____ Extracted material

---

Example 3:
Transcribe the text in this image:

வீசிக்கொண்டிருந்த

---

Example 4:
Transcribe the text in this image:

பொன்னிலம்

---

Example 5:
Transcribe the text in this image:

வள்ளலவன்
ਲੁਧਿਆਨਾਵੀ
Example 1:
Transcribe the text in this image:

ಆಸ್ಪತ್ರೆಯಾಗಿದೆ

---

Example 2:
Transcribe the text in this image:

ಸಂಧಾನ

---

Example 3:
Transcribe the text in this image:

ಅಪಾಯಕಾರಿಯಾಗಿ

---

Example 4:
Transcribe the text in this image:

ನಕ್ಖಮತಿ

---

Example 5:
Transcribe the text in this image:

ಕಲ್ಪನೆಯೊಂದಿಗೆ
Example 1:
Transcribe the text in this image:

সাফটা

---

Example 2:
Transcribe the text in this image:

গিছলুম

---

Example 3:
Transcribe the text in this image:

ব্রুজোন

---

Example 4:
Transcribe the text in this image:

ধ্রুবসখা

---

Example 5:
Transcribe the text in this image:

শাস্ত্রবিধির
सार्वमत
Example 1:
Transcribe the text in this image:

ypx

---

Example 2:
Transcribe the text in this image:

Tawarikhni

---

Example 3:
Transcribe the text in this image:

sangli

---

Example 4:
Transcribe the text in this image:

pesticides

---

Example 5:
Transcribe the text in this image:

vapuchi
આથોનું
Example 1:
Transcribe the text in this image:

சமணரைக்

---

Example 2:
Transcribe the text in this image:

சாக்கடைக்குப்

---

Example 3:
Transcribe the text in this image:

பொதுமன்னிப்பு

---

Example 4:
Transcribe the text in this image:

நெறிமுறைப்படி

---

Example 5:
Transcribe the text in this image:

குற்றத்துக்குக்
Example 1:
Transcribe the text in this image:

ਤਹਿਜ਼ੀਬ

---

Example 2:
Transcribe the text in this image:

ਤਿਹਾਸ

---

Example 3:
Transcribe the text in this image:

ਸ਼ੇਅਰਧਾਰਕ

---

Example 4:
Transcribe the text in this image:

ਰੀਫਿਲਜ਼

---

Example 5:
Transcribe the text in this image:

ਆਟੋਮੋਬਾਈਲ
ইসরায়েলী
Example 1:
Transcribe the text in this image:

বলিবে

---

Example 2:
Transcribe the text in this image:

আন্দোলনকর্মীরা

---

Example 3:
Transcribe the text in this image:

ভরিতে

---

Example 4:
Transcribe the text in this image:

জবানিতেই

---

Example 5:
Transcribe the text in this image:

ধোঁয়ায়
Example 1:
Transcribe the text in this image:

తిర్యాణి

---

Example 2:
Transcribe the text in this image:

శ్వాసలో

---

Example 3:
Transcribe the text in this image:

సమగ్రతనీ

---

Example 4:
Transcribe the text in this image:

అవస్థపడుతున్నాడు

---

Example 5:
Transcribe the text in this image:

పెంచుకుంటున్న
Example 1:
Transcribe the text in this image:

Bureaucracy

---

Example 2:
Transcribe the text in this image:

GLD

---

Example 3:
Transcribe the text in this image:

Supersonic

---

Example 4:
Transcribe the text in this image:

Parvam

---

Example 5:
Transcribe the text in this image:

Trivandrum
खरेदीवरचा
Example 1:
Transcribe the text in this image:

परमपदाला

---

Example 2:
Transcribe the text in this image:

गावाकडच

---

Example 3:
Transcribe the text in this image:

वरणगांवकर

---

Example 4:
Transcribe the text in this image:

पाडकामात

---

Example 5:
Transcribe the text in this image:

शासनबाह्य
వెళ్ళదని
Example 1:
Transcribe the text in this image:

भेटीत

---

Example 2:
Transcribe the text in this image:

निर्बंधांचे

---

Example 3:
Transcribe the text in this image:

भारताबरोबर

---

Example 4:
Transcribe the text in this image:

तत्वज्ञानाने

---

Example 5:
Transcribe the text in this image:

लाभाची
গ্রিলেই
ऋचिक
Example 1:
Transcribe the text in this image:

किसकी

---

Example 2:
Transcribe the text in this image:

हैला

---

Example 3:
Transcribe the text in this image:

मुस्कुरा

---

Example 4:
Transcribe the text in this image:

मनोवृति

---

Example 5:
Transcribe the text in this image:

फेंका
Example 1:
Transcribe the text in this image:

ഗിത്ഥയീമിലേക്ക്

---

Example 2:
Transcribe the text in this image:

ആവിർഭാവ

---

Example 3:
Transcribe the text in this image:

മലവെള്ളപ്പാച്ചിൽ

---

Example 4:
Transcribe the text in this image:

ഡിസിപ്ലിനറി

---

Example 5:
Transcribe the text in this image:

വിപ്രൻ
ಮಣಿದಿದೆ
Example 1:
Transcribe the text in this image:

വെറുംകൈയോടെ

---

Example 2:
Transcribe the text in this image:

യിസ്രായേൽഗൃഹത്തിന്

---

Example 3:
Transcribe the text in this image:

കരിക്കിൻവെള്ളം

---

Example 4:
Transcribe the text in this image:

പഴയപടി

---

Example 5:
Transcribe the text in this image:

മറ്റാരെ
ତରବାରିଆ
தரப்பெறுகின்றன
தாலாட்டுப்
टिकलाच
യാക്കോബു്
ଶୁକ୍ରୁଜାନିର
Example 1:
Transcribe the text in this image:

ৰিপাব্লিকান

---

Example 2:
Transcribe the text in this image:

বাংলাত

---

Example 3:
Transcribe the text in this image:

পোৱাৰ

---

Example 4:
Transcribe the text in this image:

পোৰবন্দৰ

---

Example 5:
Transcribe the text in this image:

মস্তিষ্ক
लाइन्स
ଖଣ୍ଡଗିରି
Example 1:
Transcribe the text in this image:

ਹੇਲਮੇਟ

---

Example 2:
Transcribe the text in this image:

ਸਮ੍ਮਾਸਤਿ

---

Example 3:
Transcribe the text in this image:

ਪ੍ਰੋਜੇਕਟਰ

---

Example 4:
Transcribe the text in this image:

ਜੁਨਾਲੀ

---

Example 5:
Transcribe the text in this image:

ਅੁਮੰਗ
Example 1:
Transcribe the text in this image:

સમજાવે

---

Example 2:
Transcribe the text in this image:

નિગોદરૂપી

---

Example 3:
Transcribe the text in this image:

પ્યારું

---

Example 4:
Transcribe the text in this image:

________

## Problem
Retype all the data. Nothing may be left out or altered.

## Solution to this task
---

Example 3:
Transcribe the text in this image:

வீசிக்கொண்டிருந்த

---

Example 4:
Transcribe the text in this image:

பொன்னிலம்

---

Example 5:
Transcribe the text in this image:

வள்ளலவன்
ਲੁਧਿਆਨਾਵੀ
Example 1:
Transcribe the text in this image:

ಆಸ್ಪತ್ರೆಯಾಗಿದೆ

---

Example 2:
Transcribe the text in this image:

ಸಂಧಾನ

---

Example 3:
Transcribe the text in this image:

ಅಪಾಯಕಾರಿಯಾಗಿ

---

Example 4:
Transcribe the text in this image:

ನಕ್ಖಮತಿ

---

Example 5:
Transcribe the text in this image:

ಕಲ್ಪನೆಯೊಂದಿಗೆ
Example 1:
Transcribe the text in this image:

সাফটা

---

Example 2:
Transcribe the text in this image:

গিছলুম

---

Example 3:
Transcribe the text in this image:

ব্রুজোন

---

Example 4:
Transcribe the text in this image:

ধ্রুবসখা

---

Example 5:
Transcribe the text in this image:

শাস্ত্রবিধির
सार्वमत
Example 1:
Transcribe the text in this image:

ypx

---

Example 2:
Transcribe the text in this image:

Tawarikhni

---

Example 3:
Transcribe the text in this image:

sangli

---

Example 4:
Transcribe the text in this image:

pesticides

---

Example 5:
Transcribe the text in this image:

vapuchi
આથોનું
Example 1:
Transcribe the text in this image:

சமணரைக்

---

Example 2:
Transcribe the text in this image:

சாக்கடைக்குப்

---

Example 3:
Transcribe the text in this image:

பொதுமன்னிப்பு

---

Example 4:
Transcribe the text in this image:

நெறிமுறைப்படி

---

Example 5:
Transcribe the text in this image:

குற்றத்துக்குக்
Example 1:
Transcribe the text in this image:

ਤਹਿਜ਼ੀਬ

---

Example 2:
Transcribe the text in this image:

ਤਿਹਾਸ

---

Example 3:
Transcribe the text in this image:

ਸ਼ੇਅਰਧਾਰਕ

---

Example 4:
Transcribe the text in this image:

ਰੀਫਿਲਜ਼

---

Example 5:
Transcribe the text in this image:

ਆਟੋਮੋਬਾਈਲ
ইসরায়েলী
Example 1:
Transcribe the text in this image:

বলিবে

---

Example 2:
Transcribe the text in this image:

আন্দোলনকর্মীরা

---

Example 3:
Transcribe the text in this image:

ভরিতে

---

Example 4:
Transcribe the text in this image:

জবানিতেই

---

Example 5:
Transcribe the text in this image:

ধোঁয়ায়
Example 1:
Transcribe the text in this image:

తిర్యాణి

---

Example 2:
Transcribe the text in this image:

శ్వాసలో

---

Example 3:
Transcribe the text in this image:

సమగ్రతనీ

---

Example 4:
Transcribe the text in this image:

అవస్థపడుతున్నాడు

---

Example 5:
Transcribe the text in this image:

పెంచుకుంటున్న
Example 1:
Transcribe the text in this image:

Bureaucracy

---

Example 2:
Transcribe the text in this image:

GLD

---

Example 3:
Transcribe the text in this image:

Supersonic

---

Example 4:
Transcribe the text in this image:

Parvam

---

Example 5:
Transcribe the text in this image:

Trivandrum
खरेदीवरचा
Example 1:
Transcribe the text in this image:

परमपदाला

---

Example 2:
Transcribe the text in this image:

गावाकडच

---

Example 3:
Transcribe the text in this image:

वरणगांवकर

---

Example 4:
Transcribe the text in this image:

पाडकामात

---

Example 5:
Transcribe the text in this image:

शासनबाह्य
వెళ్ళదని
Example 1:
Transcribe the text in this image:

भेटीत

---

Example 2:
Transcribe the text in this image:

निर्बंधांचे

---

Example 3:
Transcribe the text in this image:

भारताबरोबर

---

Example 4:
Transcribe the text in this image:

तत्वज्ञानाने

---

Example 5:
Transcribe the text in this image:

लाभाची
গ্রিলেই
ऋचिक
Example 1:
Transcribe the text in this image:

किसकी

---

Example 2:
Transcribe the text in this image:

हैला

---

Example 3:
Transcribe the text in this image:

मुस्कुरा

---

Example 4:
Transcribe the text in this image:

मनोवृति

---

Example 5:
Transcribe the text in this image:

फेंका
Example 1:
Transcribe the text in this image:

ഗിത്ഥയീമിലേക്ക്

---

Example 2:
Transcribe the text in this image:

ആവിർഭാവ

---

Example 3:
Transcribe the text in this image:

മലവെള്ളപ്പാച്ചിൽ

---

Example 4:
Transcribe the text in this image:

ഡിസിപ്ലിനറി

---

Example 5:
Transcribe the text in this image:

വിപ്രൻ
ಮಣಿದಿದೆ
Example 1:
Transcribe the text in this image:

വെറുംകൈയോടെ

---

Example 2:
Transcribe the text in this image:

യിസ്രായേൽഗൃഹത്തിന്

---

Example 3:
Transcribe the text in this image:

കരിക്കിൻവെള്ളം

---

Example 4:
Transcribe the text in this image:

പഴയപടി

---

Example 5:
Transcribe the text in this image:

മറ്റാരെ
ତରବାରିଆ
தரப்பெறுகின்றன
தாலாட்டுப்
टिकलाच
യാക്കോബു്
ଶୁକ୍ରୁଜାନିର
Example 1:
Transcribe the text in this image:

ৰিপাব্লিকান

---

Example 2:
Transcribe the text in this image:

বাংলাত

---

Example 3:
Transcribe the text in this image:

পোৱাৰ

---

Example 4:
Transcribe the text in this image:

পোৰবন্দৰ

---

Example 5:
Transcribe the text in this image:

মস্তিষ্ক
लाइन्स
ଖଣ୍ଡଗିରି
Example 1:
Transcribe the text in this image:

ਹੇਲਮੇਟ

---

Example 2:
Transcribe the text in this image:

ਸਮ੍ਮਾਸਤਿ

---

Example 3:
Transcribe the text in this image:

ਪ੍ਰੋਜੇਕਟਰ

---

Example 4:
Transcribe the text in this image:

ਜੁਨਾਲੀ

---

Example 5:
Transcribe the text in this image:

ਅੁਮੰਗ
Example 1:
Transcribe the text in this image:

સમજાવે

---

Example 2:
Transcribe the text in this image:

નિગોદરૂપી

---

Example 3:
Transcribe the text in this image:

પ્યારું

---

Example 4:
Transcribe the text in this image:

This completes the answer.